The IC50 values for PND ranged from 0.55 to 80.0 nM (geometric mean = 19.9 nM) and from 11.8 to 217.3 nM for PPQ (geometric mean = 66.8 nM). A significant positive correlation was shown between responses to PPQ and PND responses (rho = 0.46) and between PPQ and MDAQ (rho = 0.30). No significant correlation was shown between PPQ IC50 and responses to other anti-malarial drugs. A significant positive correlation was shown between responses to PND and MDAQ (rho = 0.37), PND and LMF (rho = 0.28), PND and QN (rho = 0.24), PND and AS (rho = 0.19), PND and DHA (rho = 0.18) and PND and CQ (rho = 0.16). All these coefficients of correlation are too low to suggest cross-resistance between PPQ or PND and the other drugs.
In this study, the excellent anti-malarial activity of PPQ and PND was confirmed. The absence of cross-resistance with quinolines and artemisinin derivatives is consistent with the efficacy of the combinations of PPQ and DHA or PND and AS in areas where parasites are resistant to conventional anti-malarial drugs.

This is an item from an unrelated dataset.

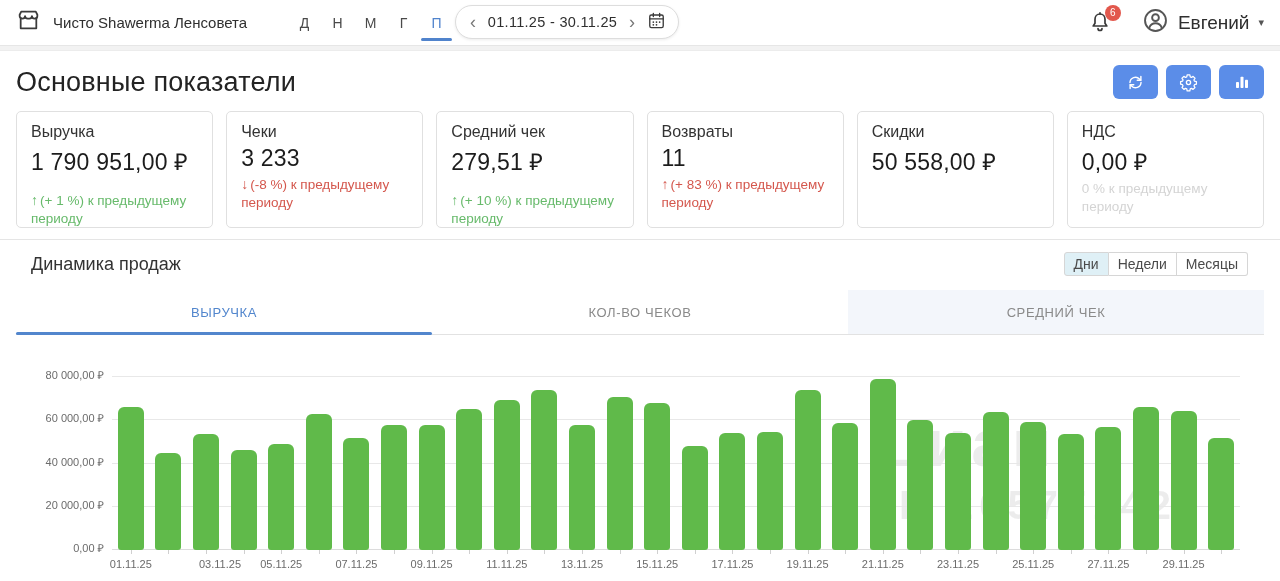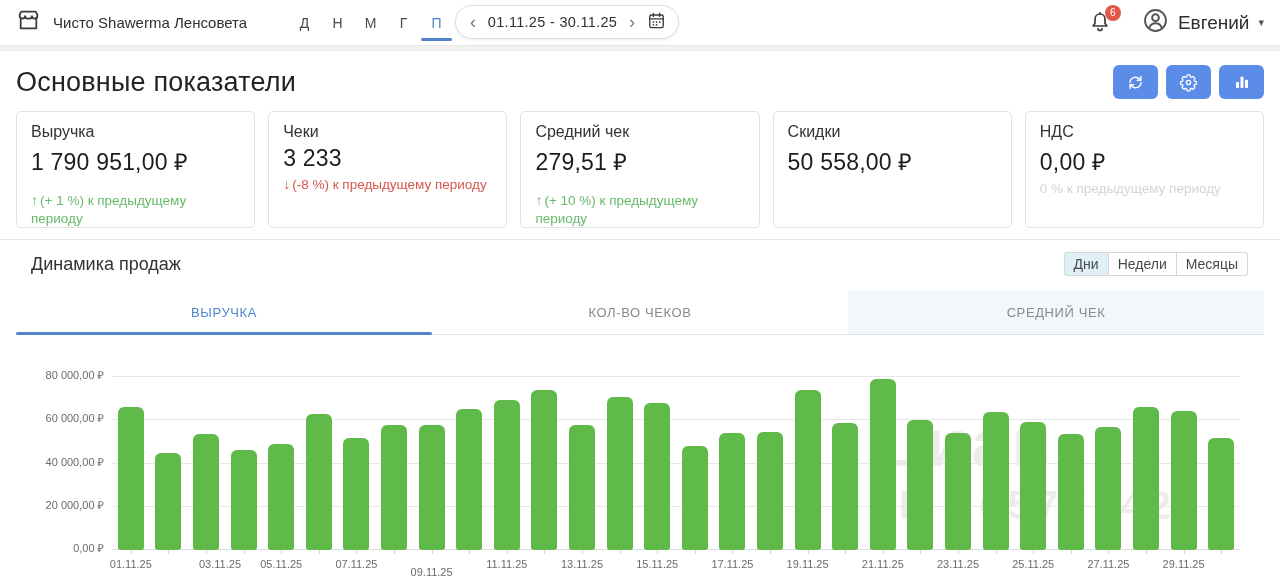"Возвраты" div.kpi { html: none -> <div> <div>Возвраты</div> <div>11</div> <div><span>↑</span><span>(+ 83 %) к предыдущему периоду</span></div> </div> }
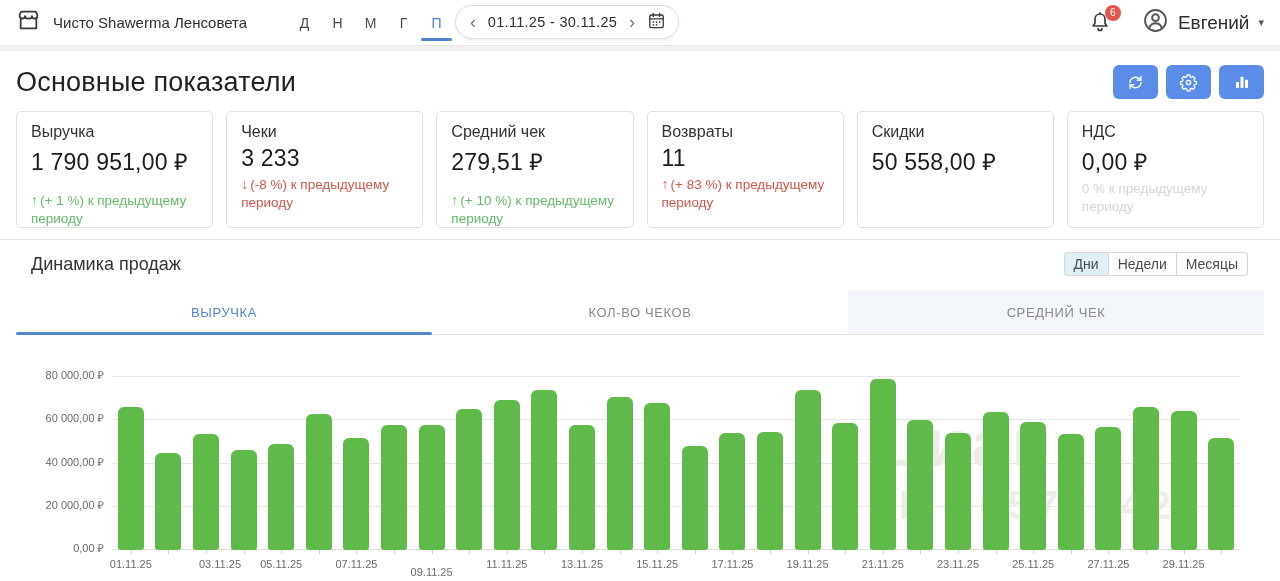"09.11.25" div.xlab { margin-top: 8px -> none }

本研究的目的是评估(i)作为青蒿素为基础的联合疗法(ACT)新组成部分的咯萘啶(PND)和哌喹(PPQ)的体外活性,以确定敏感性基线,(ii)它们与其他联合用药(即单去乙基阿莫地喹(MDAQ)、青蒿琥酯(AS)和双氢青蒿素(DHA))的活性比较,对来自非洲国家、印度和泰国的 181 株恶性疟原虫分离株进行评估,(iii)与其他喹啉类药物(氯喹(CQ)或奎宁(QN))的体外交叉耐药性。
采用标准的 42 小时 3H-次黄嘌呤摄取抑制法评估 181 株恶性疟原虫分离株对 9 种抗疟药物的敏感性。
PND 的 IC50 值范围为 0.55 至 80.0 nM(几何平均值为 19.9 nM),PPQ 的 IC50 值范围为 11.8 至 217.3 nM(几何平均值为 66.8 nM)。PPQ 和 PND 之间的反应(rho = 0.46)和 PPQ 和 MDAQ(rho = 0.30)之间的反应呈显著正相关。PPQ IC50 值与其他抗疟药物的反应之间无显著相关性。PND 和 MDAQ(rho = 0.37)、PND 和 LMF(rho = 0.28)、PND 和 QN(rho = 0.24)、PND 和 AS(rho = 0.19)、PND 和 DHA(rho = 0.18)以及 PND 和 CQ(rho = 0.16)之间呈显著正相关。所有这些相关系数都太低,不足以表明 PPQ 或 PND 与其他药物之间存在交叉耐药性。
本研究证实了 PPQ 和 PND 的优异抗疟活性。与喹啉类和青蒿素衍生物无交叉耐药性,这与 PPQ 和 DHA 或 PND 和 AS 联合用药在寄生虫对常规抗疟药物耐药的地区的疗效一致。